What the task asks
Print the part of the simulator comparison text starting with "ECHELON competes with" and going on through "number of components.", word for word.

Passage
Models should be compared in the history match as well as the forecast period. Depending on the organization's portfolio, models with specific features should also be included to achieve broader coverage and stress the simulator with more complex physics such as hysteresis, miscibility, strong capillary pressure, critical point crossing, etc. Forecast models can be tested with a few wells to assess the accuracy of the well model, and with a larger number to test the stability and robustness of field scheduling controls. Models with extreme parameters are also useful in this respect, such as those with strong permeability anisotropy or narrow relative permeability endpoints. Aggressive local grid refinements (LGRs) typically lead to increased numerical heterogeneity and transmissibility anisotropy, as well as high flow throughput, the rate of fluid flowing through a cell divided by its volume. They are therefore a good test for robustness. Other features that might be included if they are in the portfolio are multi-reservoir coupling and/or integration with surface facility networks. If ECHELON or another simulator is missing a major key feature, then it would not be suitable as a total replacement for the organization, but may still provide value on those models it supports. Finally, it should be noted that minor features can always be added by the vendor.

SELECT THE SIMULATION HARDWARE

ECHELON competes with both CPU-based and GPU-capable simulators, and the question of hardware selection for an equitable comparison arises. When comparing a CPU-based simulator against a GPU-based simulator like ECHELON, one should ensure first that the models under consideration will fit on the hardware. This is rarely a problem with CPU codes because memory is typically abundant. Because GPUs use more expensive memory designed for high bandwidth, their capacity is more limited, especially in older GPU models. Simulators also vary in their efficiency of GPU memory usage. For ECHELON, as an example, a million-cell black oil model requires about 3.5GB. A million-cell compositional model requires about N GB to run, where N is the number of components.

[Stored data]
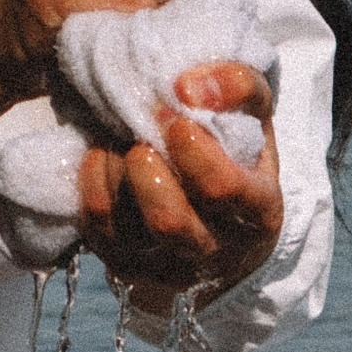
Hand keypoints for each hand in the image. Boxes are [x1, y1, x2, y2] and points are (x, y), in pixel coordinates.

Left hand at [76, 61, 281, 308]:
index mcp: (257, 213)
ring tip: (124, 139)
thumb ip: (239, 86)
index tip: (175, 118)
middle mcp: (215, 250)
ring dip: (117, 170)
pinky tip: (103, 154)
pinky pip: (99, 227)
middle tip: (142, 130)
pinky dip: (94, 182)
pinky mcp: (128, 265)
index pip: (222, 189)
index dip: (192, 150)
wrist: (221, 215)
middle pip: (169, 220)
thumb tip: (189, 89)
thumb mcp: (254, 116)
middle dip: (147, 167)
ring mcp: (168, 265)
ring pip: (128, 227)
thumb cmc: (237, 156)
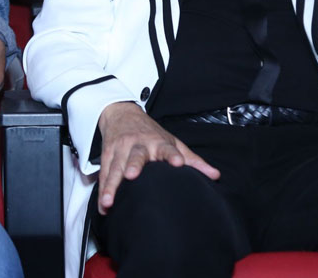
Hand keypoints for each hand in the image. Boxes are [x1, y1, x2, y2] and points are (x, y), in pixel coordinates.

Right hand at [96, 102, 218, 214]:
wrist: (121, 113)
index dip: (172, 155)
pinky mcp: (107, 155)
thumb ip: (192, 160)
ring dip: (111, 185)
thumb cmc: (151, 132)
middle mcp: (139, 145)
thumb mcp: (172, 141)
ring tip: (109, 201)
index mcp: (158, 141)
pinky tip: (103, 205)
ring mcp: (121, 149)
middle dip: (133, 165)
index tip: (177, 163)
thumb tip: (215, 175)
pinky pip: (104, 174)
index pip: (167, 148)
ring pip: (115, 168)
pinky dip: (102, 189)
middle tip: (132, 175)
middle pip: (136, 156)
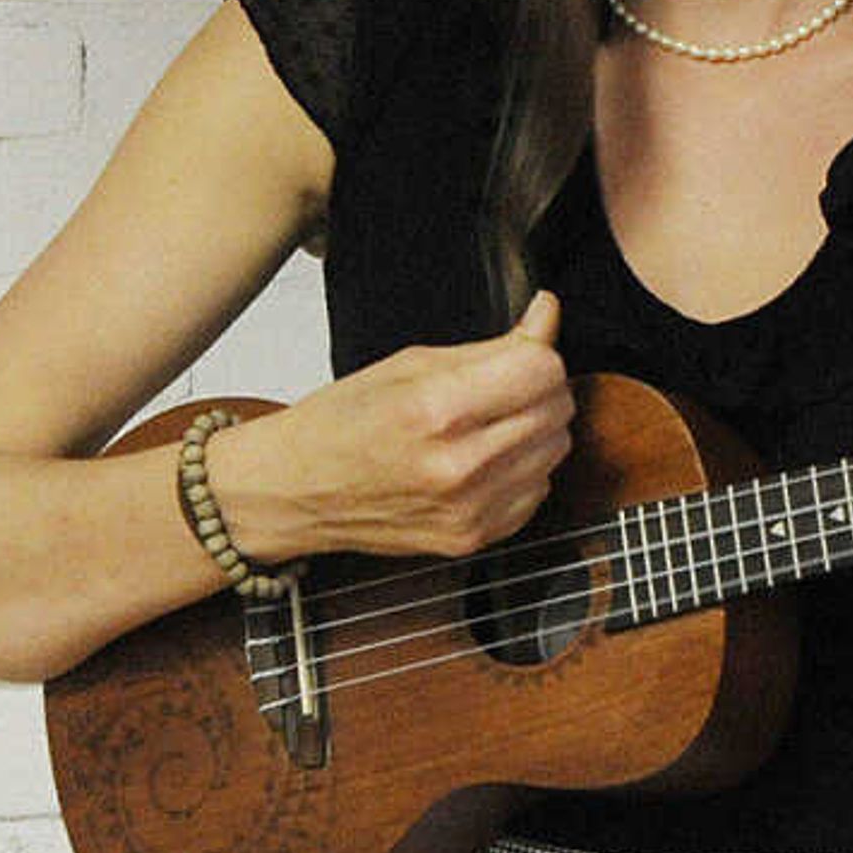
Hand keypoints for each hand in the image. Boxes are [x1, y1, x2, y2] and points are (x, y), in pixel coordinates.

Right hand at [208, 292, 575, 559]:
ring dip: (534, 430)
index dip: (537, 352)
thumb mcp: (408, 365)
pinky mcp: (473, 538)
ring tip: (486, 425)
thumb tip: (547, 314)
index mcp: (436, 410)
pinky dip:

Result
ECHELON competes with both CPU-based and GPU-capable simulators, and the question of hardware selection for an equitable comparison arises. When comparing a CPU-based simulator against a GPU-based simulator like ECHELON, one should ensure first that the models under consideration will fit on the hardware. This is rarely a problem with CPU codes because memory is typically abundant. Because GPUs use more expensive memory designed for high bandwidth, their capacity is more limited, especially in older GPU models. Simulators also vary in their efficiency of GPU memory usage. For ECHELON, as an example, a million-cell black oil model requires about 3.5GB. A million-cell compositional model requires about N GB to run, where N is the number of components.